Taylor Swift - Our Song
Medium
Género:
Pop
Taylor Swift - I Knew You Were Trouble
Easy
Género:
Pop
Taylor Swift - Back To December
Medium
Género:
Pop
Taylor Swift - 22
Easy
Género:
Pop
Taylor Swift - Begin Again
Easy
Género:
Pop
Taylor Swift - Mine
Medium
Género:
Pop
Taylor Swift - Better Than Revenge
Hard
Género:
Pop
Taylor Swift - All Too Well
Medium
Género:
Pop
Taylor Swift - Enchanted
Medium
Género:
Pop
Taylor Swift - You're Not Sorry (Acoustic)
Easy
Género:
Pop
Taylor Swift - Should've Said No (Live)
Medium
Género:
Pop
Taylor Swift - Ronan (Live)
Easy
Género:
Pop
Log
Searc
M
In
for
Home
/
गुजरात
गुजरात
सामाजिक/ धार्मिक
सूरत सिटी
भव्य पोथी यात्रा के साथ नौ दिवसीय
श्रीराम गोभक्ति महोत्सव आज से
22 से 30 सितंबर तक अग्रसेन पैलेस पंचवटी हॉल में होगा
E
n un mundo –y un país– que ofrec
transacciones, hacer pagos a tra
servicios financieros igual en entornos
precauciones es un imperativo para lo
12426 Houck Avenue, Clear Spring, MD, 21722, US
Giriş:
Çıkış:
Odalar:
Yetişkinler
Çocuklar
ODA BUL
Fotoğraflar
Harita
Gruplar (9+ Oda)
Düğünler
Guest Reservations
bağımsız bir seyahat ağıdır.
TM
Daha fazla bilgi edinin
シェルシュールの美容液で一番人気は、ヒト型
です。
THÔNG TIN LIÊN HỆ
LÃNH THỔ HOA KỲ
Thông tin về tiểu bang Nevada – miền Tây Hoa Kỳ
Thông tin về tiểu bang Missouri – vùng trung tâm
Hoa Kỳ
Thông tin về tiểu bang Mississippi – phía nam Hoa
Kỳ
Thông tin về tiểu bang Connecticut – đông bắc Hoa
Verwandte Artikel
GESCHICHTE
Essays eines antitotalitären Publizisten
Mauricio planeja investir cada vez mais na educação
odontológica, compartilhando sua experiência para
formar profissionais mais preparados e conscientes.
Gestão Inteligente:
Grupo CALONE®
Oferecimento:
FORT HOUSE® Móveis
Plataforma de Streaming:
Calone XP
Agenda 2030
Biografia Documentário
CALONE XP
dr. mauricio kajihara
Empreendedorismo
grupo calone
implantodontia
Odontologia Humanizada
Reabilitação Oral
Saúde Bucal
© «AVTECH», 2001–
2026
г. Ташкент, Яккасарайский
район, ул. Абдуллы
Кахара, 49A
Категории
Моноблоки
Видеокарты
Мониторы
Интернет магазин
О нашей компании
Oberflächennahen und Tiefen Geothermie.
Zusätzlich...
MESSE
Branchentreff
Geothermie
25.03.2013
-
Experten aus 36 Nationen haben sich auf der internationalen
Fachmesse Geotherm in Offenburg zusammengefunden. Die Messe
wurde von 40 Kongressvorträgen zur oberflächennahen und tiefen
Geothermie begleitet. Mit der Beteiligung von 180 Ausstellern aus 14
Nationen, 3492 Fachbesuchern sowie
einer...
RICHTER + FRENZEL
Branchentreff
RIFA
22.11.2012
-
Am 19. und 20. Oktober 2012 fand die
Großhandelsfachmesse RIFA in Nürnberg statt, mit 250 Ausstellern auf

**WORK ITEM**
Count the lines in the items that contain the word "Ausstellern", and reply with only that number.

**EXERCISE ANSWER**
2